> [Problem to solve] Quote the whole listing exactly. Leave the pictures out of your copy.

┌──

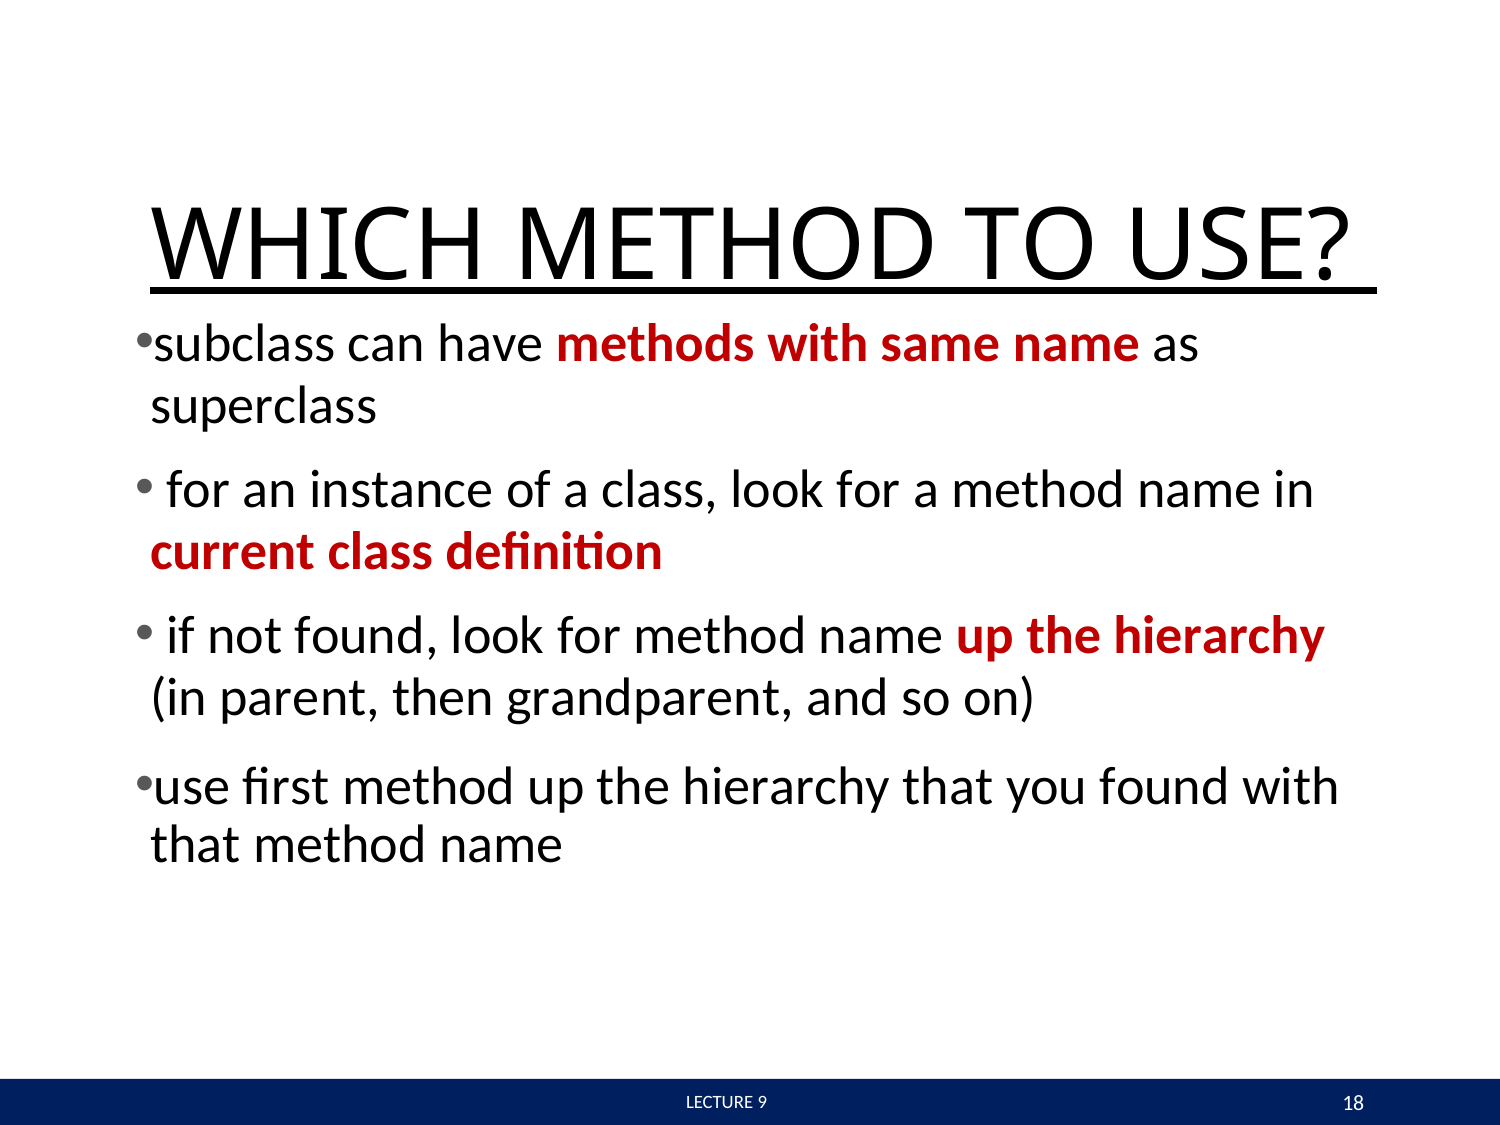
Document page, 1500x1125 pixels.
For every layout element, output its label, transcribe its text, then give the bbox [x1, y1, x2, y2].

title WHICH METHOD TO USE? [102, 74, 1398, 420]
slide_number 18 [1338, 1088, 1369, 1125]
footer LECTURE 9 [679, 1089, 821, 1125]
text_box subclass can have methods with same name as superclass for an instance of a class, look for a method name in current class definition if not found, look for method name up the hierarchy (in parent, then grandparent, and so on) use first method up the hierarchy that you found with that method name [132, 310, 1347, 874]
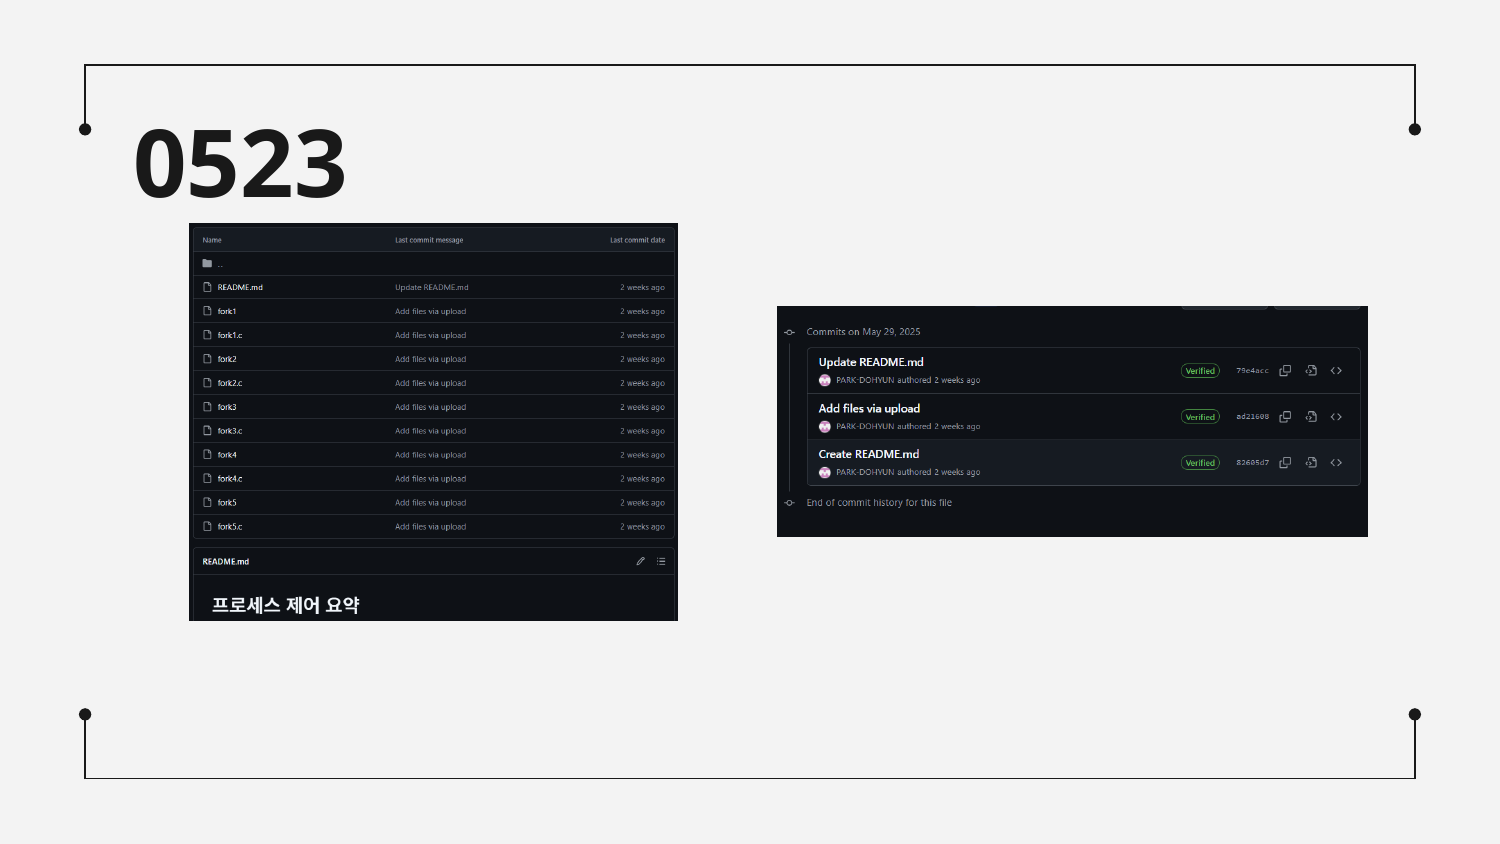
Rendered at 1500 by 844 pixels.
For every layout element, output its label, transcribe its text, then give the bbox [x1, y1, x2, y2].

└──

> [Response area]
Document page, 1500x1125 pixels.
For every layout element, output its label, transcribe its text, then give the bbox [x1, y1, x2, y2].

title WHICH METHOD TO USE? [102, 74, 1398, 420]
slide_number 18 [1338, 1088, 1369, 1125]
footer LECTURE 9 [679, 1089, 821, 1125]
text_box subclass can have methods with same name as superclass for an instance of a class, look for a method name in current class definition if not found, look for method name up the hierarchy (in parent, then grandparent, and so on) use first method up the hierarchy that you found with that method name [132, 310, 1347, 874]
Rendered at 1500 by 844 pixels.
For every layout element, output its label, transcribe its text, then give the bbox [x1, y1, x2, y2].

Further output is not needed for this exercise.